Elle n'est pas seule. Un nouveau sondage de More in Common, qui a interrogé plus de 3 300 adultes en Angleterre, en Écosse et au Pays de Galles, révèle qu'un Britannique sur dix se sent anxieux à propos de son accent dans des contextes professionnels à enjeux élevés, comme prendre la parole lors d'une réunion d'affaires, où les enjeux sont apparemment plus importants qu'un quiz de pub. L'anxiété est la plus élevée chez les Geordies (de Newcastle) et les Cockneys (de l'est de Londres) à 19 %, suivis des Gallois à 18 %. Pendant ce temps, 5 % des répondants pensent que leur accent leur a coûté une promotion, une augmentation ou un poste de direction, les Brummies (de Birmingham) ressentant le plus cette injustice (13 %).

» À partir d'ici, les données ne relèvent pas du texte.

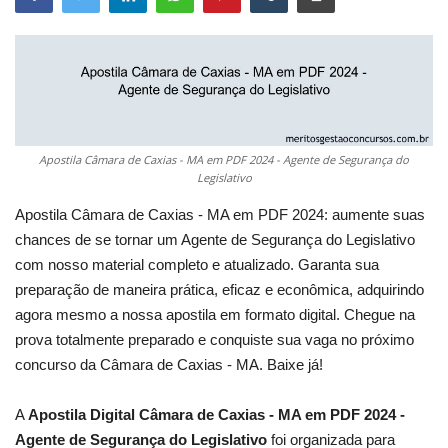
Apostila Câmara de Caxias - MA em PDF 2024 - Agente de Segurança do
Legislativo
Apostila Câmara de Caxias - MA em PDF 2024: aumente suas
chances de se tornar um Agente de Segurança do Legislativo
com nosso material completo e atualizado. Garanta sua
preparação de maneira prática, eficaz e econômica, adquirindo
agora mesmo a nossa apostila em formato digital. Chegue na
prova totalmente preparado e conquiste sua vaga no próximo
concurso da Câmara de Caxias - MA. Baixe já!
A
Apostila Digital Câmara de Caxias - MA em PDF 2024 -
Agente de Segurança do Legislativo
foi organizada para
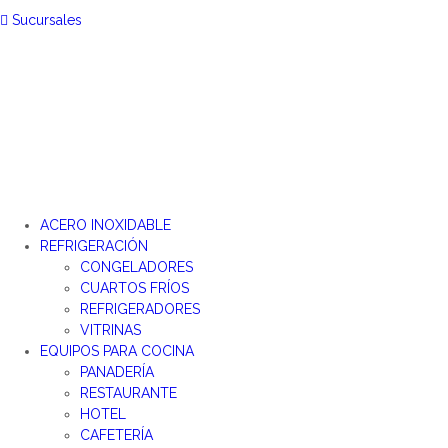
Sucursales
ACERO INOXIDABLE
REFRIGERACIÓN
CONGELADORES
CUARTOS FRÍOS
REFRIGERADORES
VITRINAS
EQUIPOS PARA COCINA
PANADERÍA
RESTAURANTE
HOTEL
CAFETERÍA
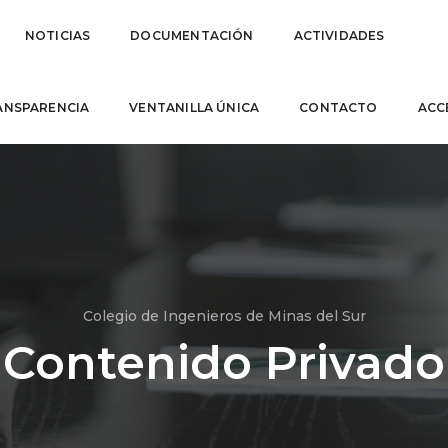
NOTICIAS
DOCUMENTACIÓN
ACTIVIDADES
ANSPARENCIA
VENTANILLA ÚNICA
CONTACTO
ACC
Colegio de Ingenieros de Minas del Sur
Contenido Privado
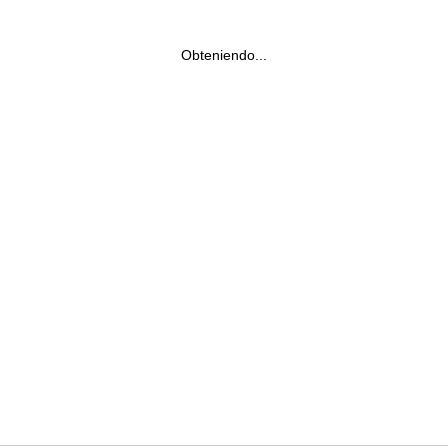
Obteniendo...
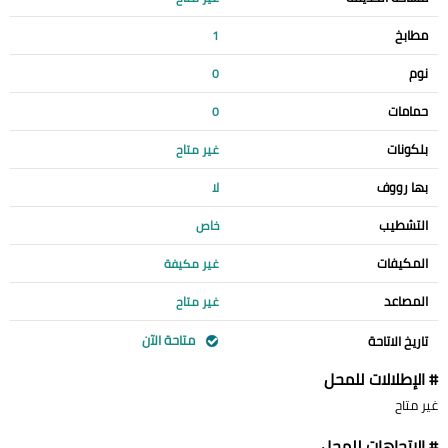
مطابخ
1
نوم
0
حمامات
0
بلكونات
غير متاح
بها رووف
لا
التشطيب
خاص
المكيفات
غير مكيفة
المصاعد
غير متاح
متاحة الآن
تاريخ الاتاحة
# الإطلالات للمحل
غير متاح
# الإتجاهات للمحل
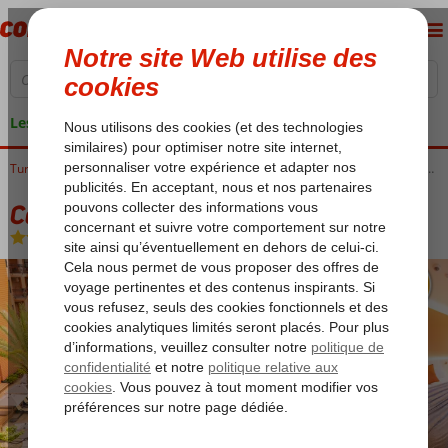
Les garanties de vacances
Accueil
Turquie
Riviera Turque
Alanya
Alanya-Centre Ville
Calimera Sunpark Alanya Hotel
Calimera Sunpark Alanya Hotel
Chambre et petit déjeuner
-
Hôtel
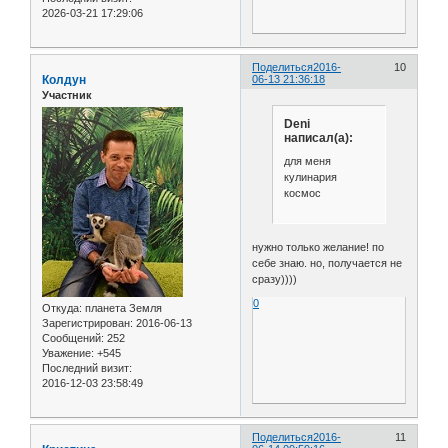
2026-03-21 17:29:06
Поделиться
2016-
10
Колдун
06-13 21:36:18
Участник
Deni
написал(а):
для меня
кулинария
космос
нужно только желание! по
себе знаю. но, получается не
сразу))))
0
Откуда:
планета Земля
Зарегистрирован
: 2016-06-13
Сообщений:
252
Уважение:
+545
Последний визит:
2016-12-03 23:58:49
Поделиться
2016-
11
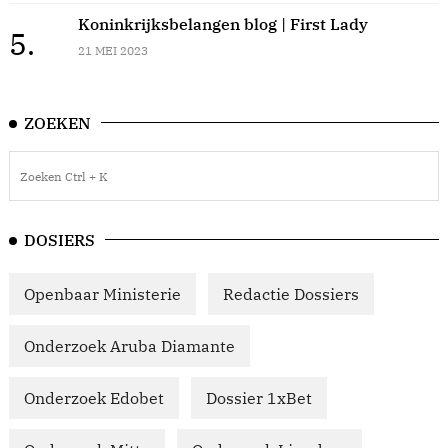
Koninkrijksbelangen blog | First Lady
5.
21 MEI 2023
ZOEKEN
DOSIERS
Openbaar Ministerie
Redactie Dossiers
Onderzoek Aruba Diamante
Onderzoek Edobet
Dossier 1xBet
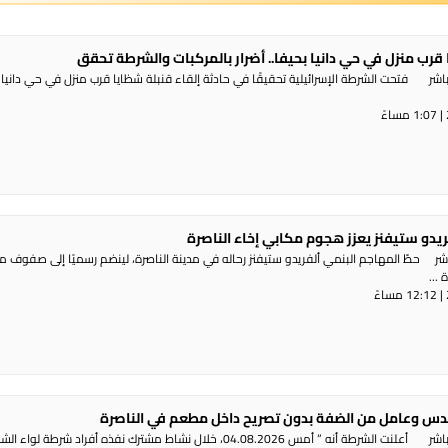
 قرب منزل في حي دانيا بحيفا.. أضرار بالمركبات والشرطة تحقق
شر فتحت الشرطة الإسرائيلية تحقيقًا في حادثة إلقاء قنبلة شظايا قرب منزل في حي دانيا 
ريدو ستيفنز يعزز هجوم مكابي إخاء الناصرة
شر حطّ المهاجم البنمي ألفريدو ستيفنز رحاله في مدينة الناصرة، لينضم رسميًا إلى صفوف 
...
س وعامل من الضفة بدون تصريح داخل مطعم في الناصرة
راديو الناس – بث مباشر أعلنت الشرطة أنه ” أمس 04.08.2026، خلال نشاط مشترك نفذه أفراد شرطة لوا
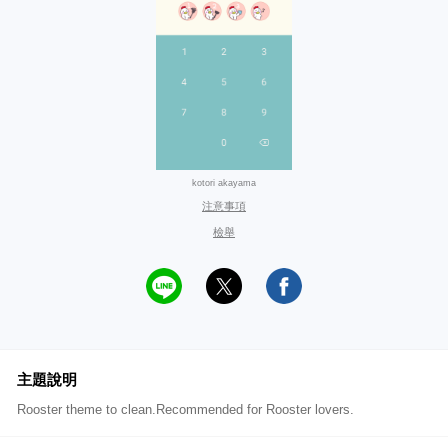
kotori akayama
注意事項
檢舉
主題說明
Rooster theme to clean.Recommended for Rooster lovers.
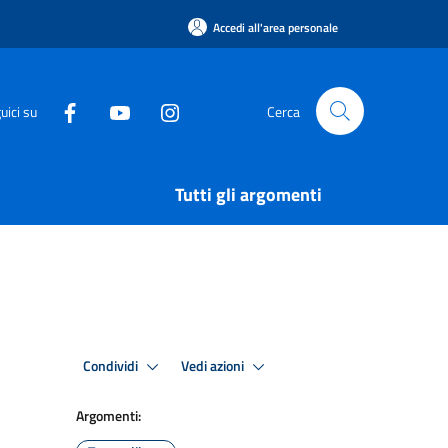
Accedi all'area personale
uici su
Cerca
Tutti gli argomenti
Condividi
Vedi azioni
Argomenti:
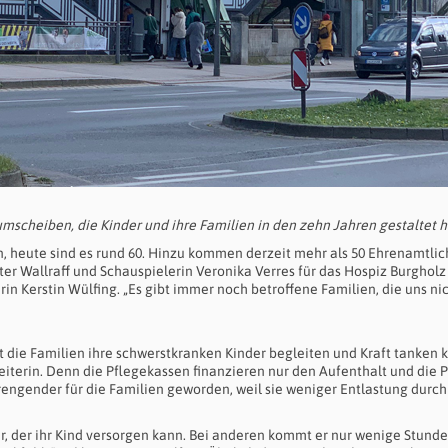
umscheiben, die Kinder und ihre Familien in den zehn Jahren gestaltet 
, heute sind es rund 60. Hinzu kommen derzeit mehr als 50 Ehrenamtlich
ter Wallraff und Schauspielerin Veronika Verres für das Hospiz Burgholz 
terin Kerstin Wülfing. „Es gibt immer noch betroffene Familien, die uns ni
it die Familien ihre schwerstkranken Kinder begleiten und Kraft tanken
eiterin. Denn die Pflegekassen finanzieren nur den Aufenthalt und die 
rengender für die Familien geworden, weil sie weniger Entlastung durch
, der ihr Kind versorgen kann. Bei anderen kommt er nur wenige Stunde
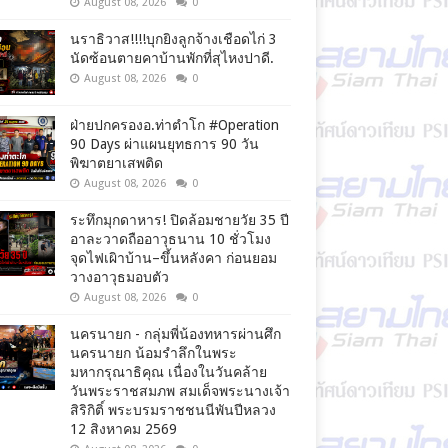
August 08, 2026
0
นราธิวาส!!!!บุกยิงลูกจ้างเชือดไก่ 3
นัดซ้อนตายคาบ้านพักที่สุไหงปาดี.
August 08, 2026
0
ฝ่ายปกครองอ.ท่าตำโก #Operation
90 Days ผ่าแผนยุทธการ 90 วัน
พิฆาตยาเสพติด
August 08, 2026
0
ระทึกมุกดาหาร! ปิดล้อมชายวัย 35 ปี
อาละวาดถืออาวุธนาน 10 ชั่วโมง
จุดไฟเผิาบ้าน–ขึ้นหลังคา ก่อนยอม
วางอาวุธมอบตัว
August 08, 2026
0
นครนายก - กลุ่มพี่น้องทหารผ่านศึก
นครนายก น้อมรำลึกในพระ
มหากรุณาธิคุณ เนื่องในวันคล้าย
วันพระราชสมภพ สมเด็จพระนางเจ้า
สิริกิติ์ พระบรมราชชนนีพันปีหลวง
12 สิงหาคม 2569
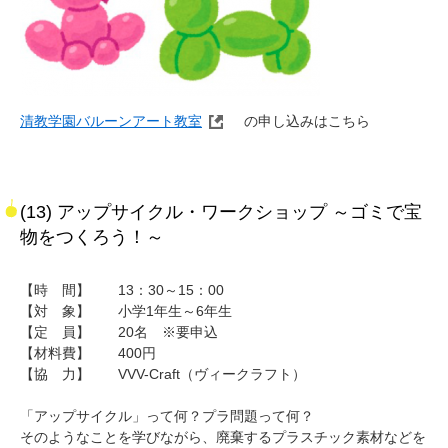
清教学園バルーンアート教室
の申し込みはこちら
(13) アップサイクル・ワークショップ ～ゴミで宝
物をつくろう！～
【時 間】 13：30～15：00
【対 象】 小学1年生～6年生
【定 員】 20名 ※要申込
【材料費】 400円
【協 力】 VVV-Craft（ヴィークラフト）
「アップサイクル」って何？プラ問題って何？
そのようなことを学びながら、廃棄するプラスチック素材などを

Et si vous venez du West Country, préparez-vous : 15 % d'entre vous déclarent que leur accent a été moqué ou critiqué par des collègues, devançant de justesse les Geordies (13 %). Parce que rien ne dit « environnement professionnel » comme se moquer des voyelles des autres.

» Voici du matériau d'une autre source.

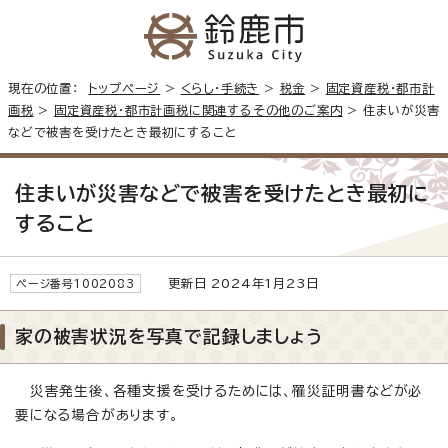
現在の位置：
トップページ
>
くらし・手続き
>
税金
>
固定資産税・都市計
画税
>
固定資産税・都市計画税に関連するその他のご案内
> 住まいが災害
などで被害を受けたとき最初にすること
住まいが災害などで被害を受けたとき最初に
すること
更新日 2024年1月23日
ページ番号1002083
家の被害状況を写真で記録しましょう
災害発生後、各種支援を受けるためには、罹災証明書などが必
要になる場合があります。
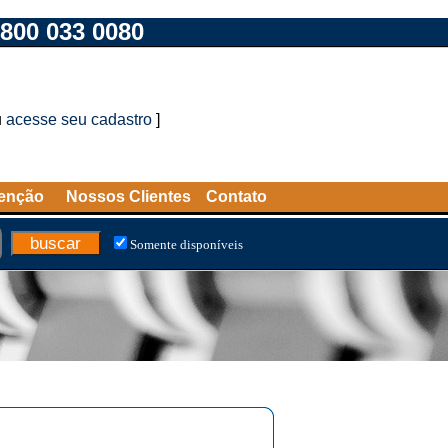
800 033 0080
u
acesse seu cadastro
]
tenção
Nossos Clientes
Contato
Somente disponíveis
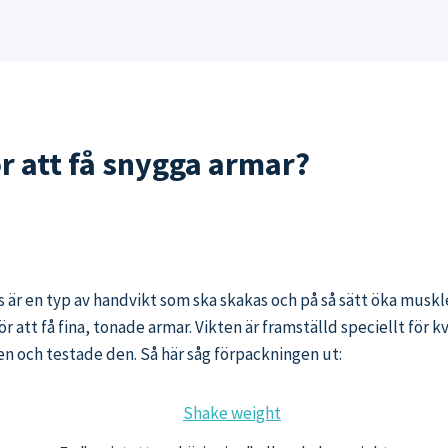
r att få snygga armar?
är en typ av handvikt som ska skakas och på så sätt öka muskle
 att få fina, tonade armar. Vikten är framställd speciellt för 
 och testade den. Så här såg förpackningen ut:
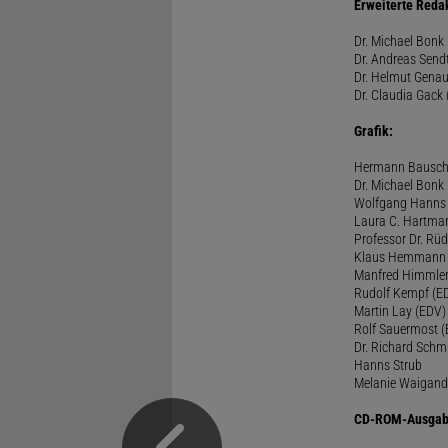
Erweiterte Reda
Dr. Michael Bonk 
Dr. Andreas Sendt
Dr. Helmut Genau
Dr. Claudia Gack 
Grafik:
Hermann Bausc
Dr. Michael Bonk
Wolfgang Hanns
Laura C. Hartma
Professor Dr. Rü
Klaus Hemmann
Manfred Himmle
Rudolf Kempf (E
Martin Lay (EDV)
Rolf Sauermost 
Dr. Richard Schm
Hanns Strub
Melanie Waigand
CD-ROM-Ausgab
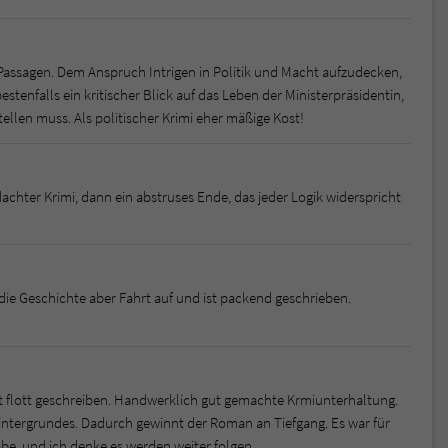
 Passagen. Dem Anspruch Intrigen in Politik und Macht aufzudecken,
nfalls ein kritischer Blick auf das Leben der Ministerpräsidentin,
tellen muss. Als politischer Krimi eher mäßige Kost!
chter Krimi, dann ein abstruses Ende, das jeder Logik widerspricht
die Geschichte aber Fahrt auf und ist packend geschrieben.
st flott geschreiben. Handwerklich gut gemachte Krmiunterhaltung.
 Hintergrundes. Dadurch gewinnt der Roman an Tiefgang. Es war für
be, und ich denke es werden weiter folgen.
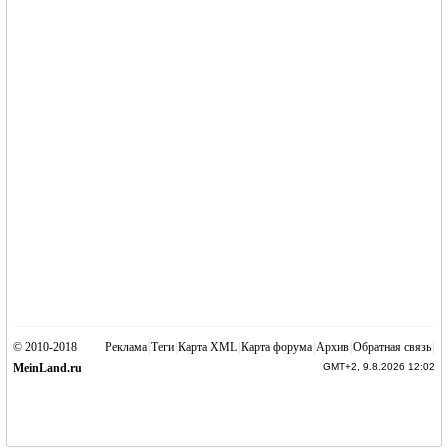
© 2010-2018
Реклама
|
Теги
|
Карта XML
|
Карта форума
|
Архив
|
Обратная связь
|
MeinLand.ru
GMT+2, 9.8.2026 12:02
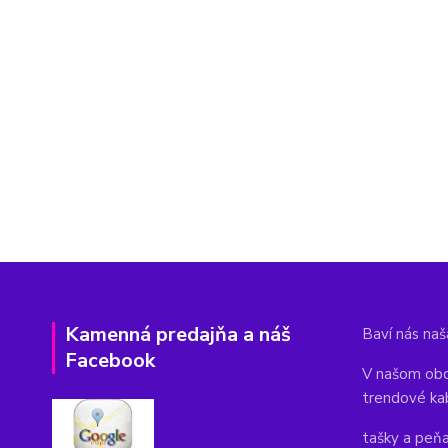
Kamenná predajňa a náš
Baví nás naša
Facebook
V našom obc
trendové ka
tašky a peň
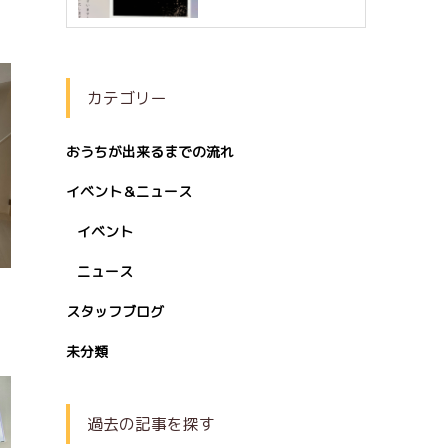
カテゴリー
おうちが出来るまでの流れ
イベント＆ニュース
イベント
ニュース
スタッフブログ
未分類
過去の記事を探す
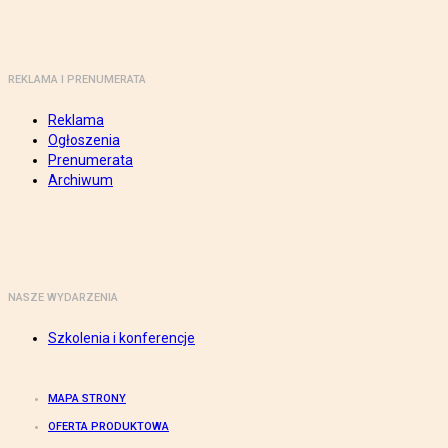
REKLAMA I PRENUMERATA
Reklama
Ogłoszenia
Prenumerata
Archiwum
NASZE WYDARZENIA
Szkolenia i konferencje
MAPA STRONY
OFERTA PRODUKTOWA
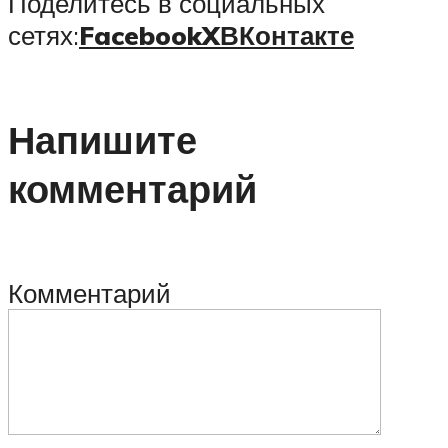
Поделитесь в социальных
сетях:
Facebook
X
ВКонтакте
Напишите
комментарий
Комментарий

Le sondage a été commandé par Common Ground, une organisation fondée par Lara Newman, qui a passé plus de 30 ans dans la construction et l'immobilier et admet avoir changé son propre accent pour réussir. « Je suis très réaliste quant à ce qui se serait passé si j'étais allée à l'université ou si j'étais entrée sur le marché du travail avec un fort accent du West Country », dit-elle, ajoutant que les accents « impliquent un niveau d'éducation ou autre. Cela implique une classe sociale. »
Martha Powell, 24 ans, de Newport, au sud du Pays de Galles, adore son accent – « si j'avais un souhait, ce serait qu'il soit encore plus gallois » – mais l'adapte toujours selon l'endroit où elle se trouve dans le pays, se tournant vers les autres gallois lors des événements de réseautage. Parce que rien ne dit « réseautage » comme chercher sa propre tribu d'accent.
Le sondage a révélé que 13 % des Britanniques admettent changer leur façon de parler pour paraître plus professionnels, les Cockneys et les Écossais étant en tête. Et ce ne sont pas seulement les accents régionaux : Benjaimin Aidomoan, arrivé au Royaume-Uni de République tchèque il y a quatre ans à l'âge de 16 ans, dit que son accent a rendu la recherche d'emploi plus difficile, même s'il travaille maintenant dans un restaurant. « On peut voir sur le visage de beaucoup de gens que l'expression, la façon dont ils vous regardent et dont ils vous parlent change », observe-t-il.
Mais il y a de l'espoir. Charlotte Davies, experte en carrière chez LinkedIn, déclare que « la tendance est encourageante », car le recrutement est de plus en plus basé sur les compétences, pas sur l'origine. « Votre accent fait partie de votre histoire, et les lieux de travail qui comprennent cela le traitent comme une force, pas comme quelque chose à gommer. » Sian Jackson, associée au cabinet d'avocats Mills & Reeve, affirme que son cabinet a modifié son approche pour encourager davantage d'embauches locales et la diversité des accents, bien qu'elle admette : « Nous pensons avoir fait beaucoup de chemin en tant que cabinet, mais nous sommes en retard au niveau national par rapport à des choses comme le genre. »
Alors oui, nous avons progressé – mais clairement, nous avons encore du chemin à faire avant d'arrêter de juger les gens sur la façon dont ils prononcent « bath ».